Progress towards broad-scale, systemic analyses of protein glycosylations will likely involve the integration of various complementary analytical approaches. The present findings suggest that in fulfilling the potential for MS to facilitate such large-scale glycopeptide characterizations, the role of Orbitrap mass analysis and HCD in DDA/MS is likely to be significant. The technique offers the significant advantages of allowing glycopeptides to be selectively detected at sub-fmol limits of detection, and for highly confident compositional characterizations to be made for these glycopeptides. Detailed insights into the compositions and heterogeneity of previously uncharacterized glycopeptides present at low fmol concentrations are thus capable of being gained. These excellent outcomes stem from a reduced requirement for high overall spectral quality, as the observation of a severely limited number of fragment ions at high mass accuracy still results in the potential for high confidence characterizations. This represents a significant advance over conventional CID DDA/MS, in which the fragmentation of glycopeptides at low concentrations can be expected to produce poor quality MS/MS spectra, either precluding the detection of these ions as glycopeptides, or making their characterization difficult. Goldberg et al. bypass this problem in their Peptoonist software by expanding the relatively few high confidence glycopeptide characterizations obtained via CID DDA/MS to other glycopeptide candidates observed during MS-1, thus increasing overall sensitivity [25]. It can be expected that the present methods of data collection should allow for even greater overall levels of sensitivity when this technique is employed, as the potential exists for the initial number of high confidence DDA/MS derived glycopeptide characterizations to be increased when using HCD instead of CID.
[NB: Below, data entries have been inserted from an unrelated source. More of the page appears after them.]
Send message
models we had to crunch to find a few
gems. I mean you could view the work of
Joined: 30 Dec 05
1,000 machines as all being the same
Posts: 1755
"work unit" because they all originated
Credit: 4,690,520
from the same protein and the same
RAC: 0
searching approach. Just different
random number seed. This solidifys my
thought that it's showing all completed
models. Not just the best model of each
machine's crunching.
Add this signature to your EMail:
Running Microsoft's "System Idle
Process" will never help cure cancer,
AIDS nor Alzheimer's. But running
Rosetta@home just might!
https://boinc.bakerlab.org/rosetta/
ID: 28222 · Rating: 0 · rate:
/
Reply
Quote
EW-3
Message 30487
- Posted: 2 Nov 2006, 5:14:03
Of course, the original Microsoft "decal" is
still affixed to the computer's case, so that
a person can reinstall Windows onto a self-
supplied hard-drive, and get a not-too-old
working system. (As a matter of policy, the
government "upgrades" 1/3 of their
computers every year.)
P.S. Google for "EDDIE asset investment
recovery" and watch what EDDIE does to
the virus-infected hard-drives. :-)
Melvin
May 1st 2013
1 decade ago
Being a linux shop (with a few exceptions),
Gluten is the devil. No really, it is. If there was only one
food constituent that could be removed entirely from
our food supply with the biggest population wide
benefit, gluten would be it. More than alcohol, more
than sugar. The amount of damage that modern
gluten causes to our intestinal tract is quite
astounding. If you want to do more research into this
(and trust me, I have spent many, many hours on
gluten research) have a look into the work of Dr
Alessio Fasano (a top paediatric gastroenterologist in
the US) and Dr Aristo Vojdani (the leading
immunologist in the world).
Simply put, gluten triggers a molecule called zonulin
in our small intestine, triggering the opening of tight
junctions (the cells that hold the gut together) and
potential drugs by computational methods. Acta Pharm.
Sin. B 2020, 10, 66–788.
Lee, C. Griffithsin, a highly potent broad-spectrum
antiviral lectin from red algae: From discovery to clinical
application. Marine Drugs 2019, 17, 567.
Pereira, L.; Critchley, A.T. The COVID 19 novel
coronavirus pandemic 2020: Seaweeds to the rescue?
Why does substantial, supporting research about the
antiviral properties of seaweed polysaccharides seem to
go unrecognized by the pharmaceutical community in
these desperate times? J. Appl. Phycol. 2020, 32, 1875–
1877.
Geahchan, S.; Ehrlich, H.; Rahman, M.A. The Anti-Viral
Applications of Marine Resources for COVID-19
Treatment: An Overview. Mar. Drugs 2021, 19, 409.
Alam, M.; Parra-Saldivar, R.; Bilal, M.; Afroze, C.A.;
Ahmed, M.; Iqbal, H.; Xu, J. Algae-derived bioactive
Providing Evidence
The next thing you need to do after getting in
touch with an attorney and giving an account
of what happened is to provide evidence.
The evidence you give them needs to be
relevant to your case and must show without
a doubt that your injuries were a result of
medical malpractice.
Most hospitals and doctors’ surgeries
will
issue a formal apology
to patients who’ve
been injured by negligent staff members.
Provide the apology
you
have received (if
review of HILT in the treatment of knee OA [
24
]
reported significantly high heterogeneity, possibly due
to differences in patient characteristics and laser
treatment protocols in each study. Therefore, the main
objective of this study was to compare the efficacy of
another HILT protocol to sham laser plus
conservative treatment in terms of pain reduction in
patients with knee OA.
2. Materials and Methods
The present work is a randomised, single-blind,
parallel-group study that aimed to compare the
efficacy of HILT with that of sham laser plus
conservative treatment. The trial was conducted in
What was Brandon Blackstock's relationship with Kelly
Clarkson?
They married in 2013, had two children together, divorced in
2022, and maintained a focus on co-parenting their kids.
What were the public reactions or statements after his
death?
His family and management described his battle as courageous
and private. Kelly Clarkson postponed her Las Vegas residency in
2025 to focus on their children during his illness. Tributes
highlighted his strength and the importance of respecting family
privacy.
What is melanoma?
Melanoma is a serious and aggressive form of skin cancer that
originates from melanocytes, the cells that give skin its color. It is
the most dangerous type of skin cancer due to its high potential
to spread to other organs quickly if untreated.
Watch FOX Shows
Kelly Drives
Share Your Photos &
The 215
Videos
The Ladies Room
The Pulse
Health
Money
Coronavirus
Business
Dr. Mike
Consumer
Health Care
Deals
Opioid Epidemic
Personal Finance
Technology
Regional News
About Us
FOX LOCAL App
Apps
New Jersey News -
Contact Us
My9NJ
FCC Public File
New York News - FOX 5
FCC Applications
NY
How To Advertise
When used in isolation, data collection via HCD DDA/MS does, however, feature several limitations. Though highly sensitive individual glycopeptide compositional characterizations are capable of being achieved, the overall sensitivity of a given workflow relying upon DDA/MS can remain limited by MS processes; for instance glycopeptides that ionize poorly, such as those containing negatively charged sialic acid moieties, may be unlikely to be selected for fragmentation during DDA/MS. Additionally, though potential glycan attachment sites can be ascertained through the identification of base peptide sequences, the present results suggest that HCD produces few product ions conducive to the specific localization of glycan attachment sites. Similarly, few glycan fragment ion peaks for glycan structural (as opposed to compositional) determination are observed. In accessing such information, alternate modes of activation during MS/MS such as CID or electron transfer dissociation (ETD), which can be applied alongside HCD in individual DDA/MS experiments, should serve as a complement to the present methods of data collection. Despite these limitations, the particularly strong capabilities of Orbitrap mass analysis and HCD in DDA/MS demonstrated for low abundance glycopeptides suggest that when used in collaboration with complementary technologies, this method of data collection holds great promise to help facilitate robust, systematic, broad-scale characterizations of protein glycosylations.